Le cynisme est à l’honneur sur le bien nommé ‘Habeas Corpses’. Cage et El-Producto sont dans un bateau. Un bateau carcéral. Les deux collègues sont en charge de l’élimination industrielle des prisonniers. Rupture dans la routine : l’un tombe amoureux d’une prisonnière. Et s’il arrêtait cette vie de mort, et partait loin avec elle ? Remise en cause de courte durée. Elle y passera comme les autres. A la fin du morceau, ça fait marrer les deux rappeurs. Ici même les rires ont quelque chose de sinistre : ils hantent ‘The League of Extraordinary Nobodies’, morceau en dents de scie alternant couplets désabusés et couplets conquérants ; un interlude, et final en apothéose avec débarquement des cuivres.

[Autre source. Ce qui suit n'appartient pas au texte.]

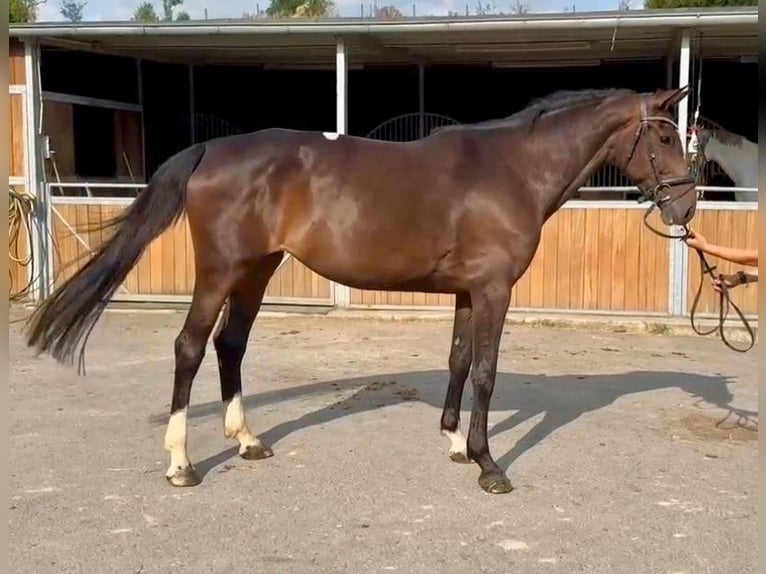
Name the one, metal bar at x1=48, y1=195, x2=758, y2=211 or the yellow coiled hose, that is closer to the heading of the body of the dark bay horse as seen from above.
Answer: the metal bar

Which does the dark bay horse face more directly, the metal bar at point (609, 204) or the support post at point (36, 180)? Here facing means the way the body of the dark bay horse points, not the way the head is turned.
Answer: the metal bar

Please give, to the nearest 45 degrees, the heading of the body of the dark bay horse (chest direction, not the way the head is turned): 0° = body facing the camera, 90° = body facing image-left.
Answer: approximately 270°

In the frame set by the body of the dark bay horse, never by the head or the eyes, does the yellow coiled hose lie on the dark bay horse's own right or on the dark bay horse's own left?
on the dark bay horse's own left

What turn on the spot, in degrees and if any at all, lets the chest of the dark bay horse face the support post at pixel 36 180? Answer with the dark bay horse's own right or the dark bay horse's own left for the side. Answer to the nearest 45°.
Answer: approximately 135° to the dark bay horse's own left
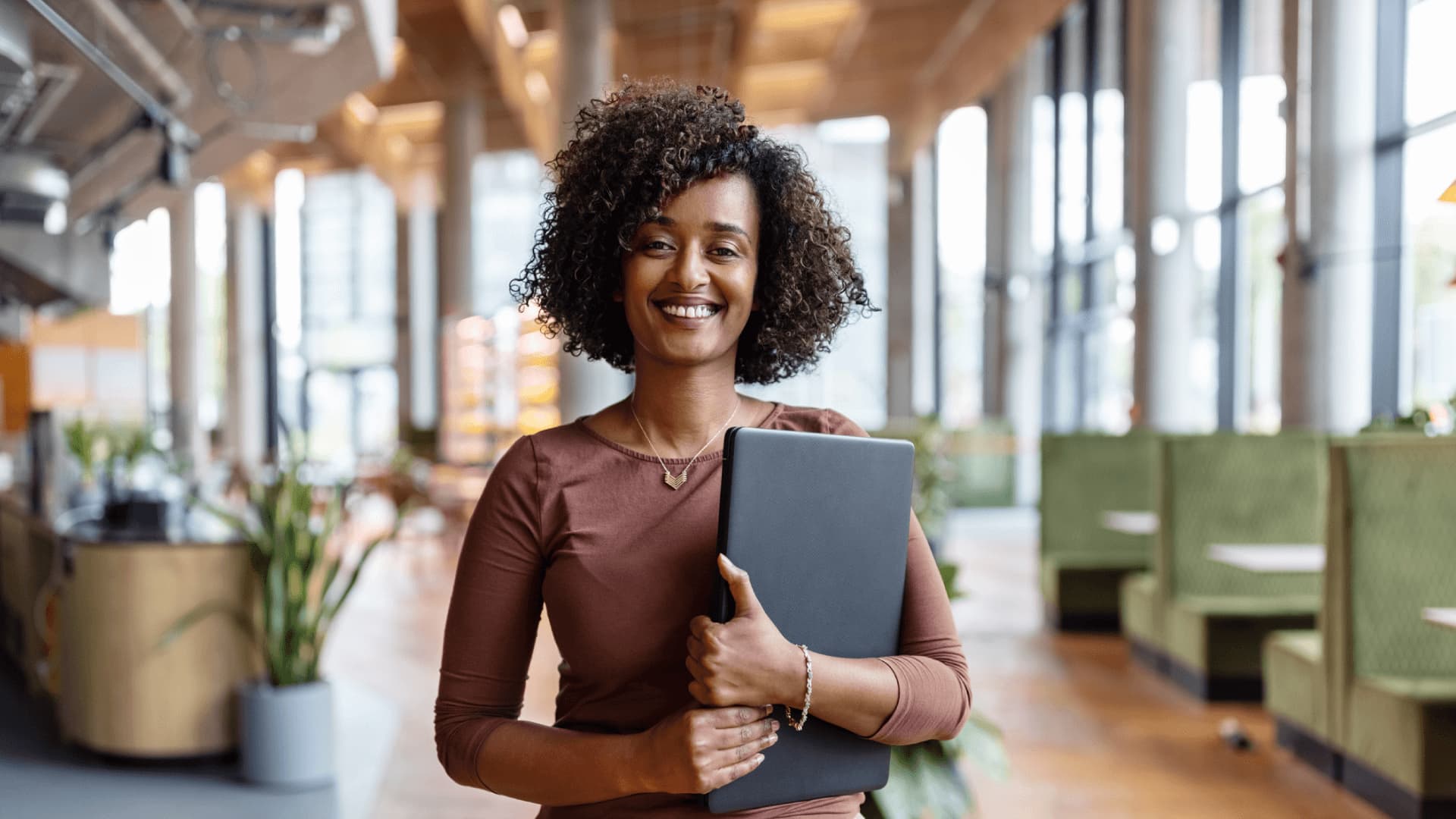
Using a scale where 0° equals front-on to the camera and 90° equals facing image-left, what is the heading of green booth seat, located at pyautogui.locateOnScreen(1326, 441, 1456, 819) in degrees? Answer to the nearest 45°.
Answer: approximately 315°

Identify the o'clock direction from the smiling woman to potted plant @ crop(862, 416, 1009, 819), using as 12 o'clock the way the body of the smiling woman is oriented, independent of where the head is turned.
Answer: The potted plant is roughly at 7 o'clock from the smiling woman.

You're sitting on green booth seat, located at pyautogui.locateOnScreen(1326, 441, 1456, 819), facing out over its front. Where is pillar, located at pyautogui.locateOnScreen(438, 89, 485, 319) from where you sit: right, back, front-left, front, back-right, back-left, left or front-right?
back

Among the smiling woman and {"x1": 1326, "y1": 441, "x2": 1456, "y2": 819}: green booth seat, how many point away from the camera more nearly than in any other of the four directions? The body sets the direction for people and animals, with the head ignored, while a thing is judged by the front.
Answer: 0

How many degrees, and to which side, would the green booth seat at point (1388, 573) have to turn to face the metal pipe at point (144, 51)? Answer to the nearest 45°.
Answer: approximately 135° to its right

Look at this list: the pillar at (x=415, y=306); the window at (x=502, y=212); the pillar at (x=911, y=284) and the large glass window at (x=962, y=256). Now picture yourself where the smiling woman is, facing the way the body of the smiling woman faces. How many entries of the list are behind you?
4

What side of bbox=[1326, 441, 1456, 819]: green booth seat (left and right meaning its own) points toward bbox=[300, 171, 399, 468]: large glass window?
back

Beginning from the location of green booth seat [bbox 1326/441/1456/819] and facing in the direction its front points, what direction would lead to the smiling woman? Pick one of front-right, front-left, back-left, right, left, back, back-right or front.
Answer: front-right

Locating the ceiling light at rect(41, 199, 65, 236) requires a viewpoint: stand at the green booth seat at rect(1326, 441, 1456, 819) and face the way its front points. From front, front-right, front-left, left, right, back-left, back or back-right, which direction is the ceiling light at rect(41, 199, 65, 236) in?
back-right

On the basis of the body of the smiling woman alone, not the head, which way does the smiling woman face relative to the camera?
toward the camera

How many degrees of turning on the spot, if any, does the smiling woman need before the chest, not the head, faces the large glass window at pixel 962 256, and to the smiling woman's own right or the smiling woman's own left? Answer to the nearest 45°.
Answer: approximately 180°

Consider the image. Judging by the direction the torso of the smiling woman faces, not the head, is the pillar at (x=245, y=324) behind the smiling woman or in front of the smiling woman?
behind

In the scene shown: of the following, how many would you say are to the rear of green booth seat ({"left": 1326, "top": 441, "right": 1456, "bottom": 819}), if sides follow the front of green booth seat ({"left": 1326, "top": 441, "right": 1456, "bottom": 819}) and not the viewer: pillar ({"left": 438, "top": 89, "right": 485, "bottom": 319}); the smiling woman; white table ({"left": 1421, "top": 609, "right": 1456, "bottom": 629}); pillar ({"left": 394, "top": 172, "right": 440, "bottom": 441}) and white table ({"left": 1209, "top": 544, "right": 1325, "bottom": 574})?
3

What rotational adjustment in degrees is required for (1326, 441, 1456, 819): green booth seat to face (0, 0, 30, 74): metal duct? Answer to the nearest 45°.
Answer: approximately 135° to its right

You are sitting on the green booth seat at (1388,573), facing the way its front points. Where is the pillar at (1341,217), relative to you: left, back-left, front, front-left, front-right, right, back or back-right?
back-left

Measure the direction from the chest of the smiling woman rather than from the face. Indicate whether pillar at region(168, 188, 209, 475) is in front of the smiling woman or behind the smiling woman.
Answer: behind

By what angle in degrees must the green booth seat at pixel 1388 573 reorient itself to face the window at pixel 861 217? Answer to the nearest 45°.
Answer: approximately 180°
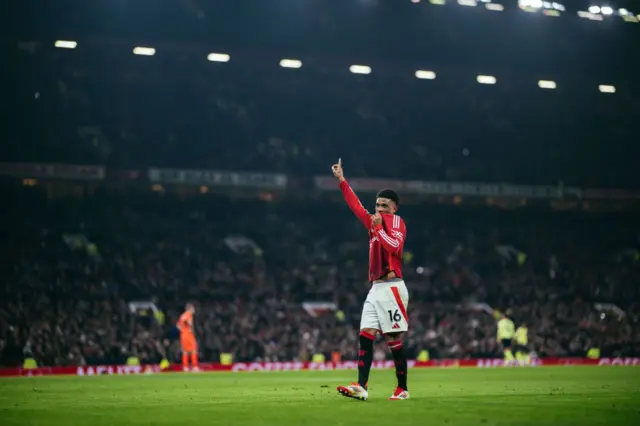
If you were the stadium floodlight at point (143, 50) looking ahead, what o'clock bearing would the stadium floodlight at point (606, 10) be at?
the stadium floodlight at point (606, 10) is roughly at 9 o'clock from the stadium floodlight at point (143, 50).

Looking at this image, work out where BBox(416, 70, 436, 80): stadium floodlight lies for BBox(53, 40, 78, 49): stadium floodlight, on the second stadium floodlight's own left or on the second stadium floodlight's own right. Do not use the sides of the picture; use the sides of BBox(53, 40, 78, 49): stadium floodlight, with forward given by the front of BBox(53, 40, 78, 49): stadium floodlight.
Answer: on the second stadium floodlight's own left

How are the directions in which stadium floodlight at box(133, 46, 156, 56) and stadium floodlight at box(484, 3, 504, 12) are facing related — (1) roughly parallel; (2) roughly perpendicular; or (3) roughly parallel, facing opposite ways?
roughly parallel

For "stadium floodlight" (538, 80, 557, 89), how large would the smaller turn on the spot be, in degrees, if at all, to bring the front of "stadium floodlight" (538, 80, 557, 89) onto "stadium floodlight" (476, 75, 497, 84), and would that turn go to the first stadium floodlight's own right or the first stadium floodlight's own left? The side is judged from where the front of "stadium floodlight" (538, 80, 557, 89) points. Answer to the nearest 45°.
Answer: approximately 45° to the first stadium floodlight's own right

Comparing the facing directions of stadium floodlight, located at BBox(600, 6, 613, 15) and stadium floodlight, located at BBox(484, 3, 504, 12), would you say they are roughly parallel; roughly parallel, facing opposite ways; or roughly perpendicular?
roughly parallel

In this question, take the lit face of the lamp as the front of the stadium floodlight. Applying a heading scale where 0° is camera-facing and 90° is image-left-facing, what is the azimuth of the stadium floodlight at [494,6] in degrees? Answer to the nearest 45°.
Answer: approximately 0°

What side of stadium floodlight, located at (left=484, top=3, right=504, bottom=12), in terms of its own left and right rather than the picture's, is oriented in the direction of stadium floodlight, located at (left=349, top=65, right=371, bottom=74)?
right

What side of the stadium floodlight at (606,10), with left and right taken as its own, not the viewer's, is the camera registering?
front

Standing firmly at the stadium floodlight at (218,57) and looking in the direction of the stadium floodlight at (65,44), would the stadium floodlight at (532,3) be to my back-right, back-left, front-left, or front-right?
back-left

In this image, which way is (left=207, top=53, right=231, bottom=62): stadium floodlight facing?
toward the camera

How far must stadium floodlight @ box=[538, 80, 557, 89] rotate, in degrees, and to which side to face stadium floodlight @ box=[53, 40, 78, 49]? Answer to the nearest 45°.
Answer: approximately 45° to its right

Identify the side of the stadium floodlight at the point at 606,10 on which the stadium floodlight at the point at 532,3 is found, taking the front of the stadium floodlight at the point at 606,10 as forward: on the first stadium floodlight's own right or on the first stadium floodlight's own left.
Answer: on the first stadium floodlight's own right
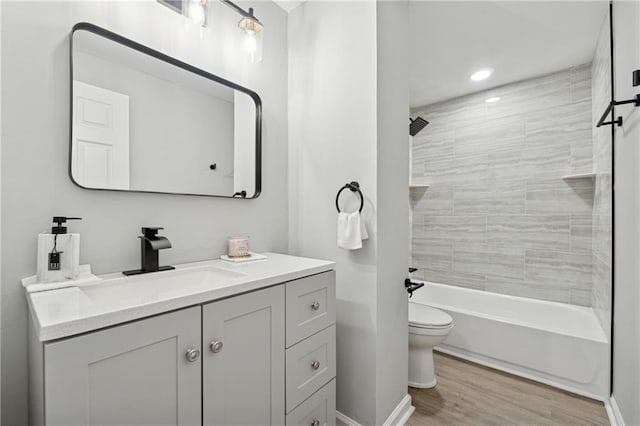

L’expérimentation, ça ne peut pas faire mouche à chaque fois. Pas de vraie baisse de régime, mais des baisses de relief, un ‘Flyentology’ un peu terne. On regrette aussi la discrétion, pour ne pas dire le camouflage, de plusieurs invités. Il faut se fier au livret, et pas seulement tendre l’oreille, pour deviner que Mr. Lif, Slug et Murs ou Tame One sont de la partie (ce qui est particulièrement dommage pour l’ex-Artifacts, qu’on aurait bien vu disposer d’un couplet). « I’ll sleep when you’re dead » a peut-être perdu de la sauvagerie qui faisait la force de « Fantastic Damage », l’incontournable étalon de mesure. Ces phases scratchées qui ponctuaient avec brio de nombreux morceaux du glorieux prédécesseur sont plus rares. En échange, on a gagné de la densité. D’une incroyable richesse, « I’ll sleep when you’re dead » prolifère de partout.
S’il est vrai que la folie de Van Gogh est due à sa quête éperdue de la couleur, il faut s’inquiéter de l’état de santé de Jaime Meline. Car ce rouquin là cherche sa couleur à lui, c’est sûr. Qu’il se rassure, il touche au but.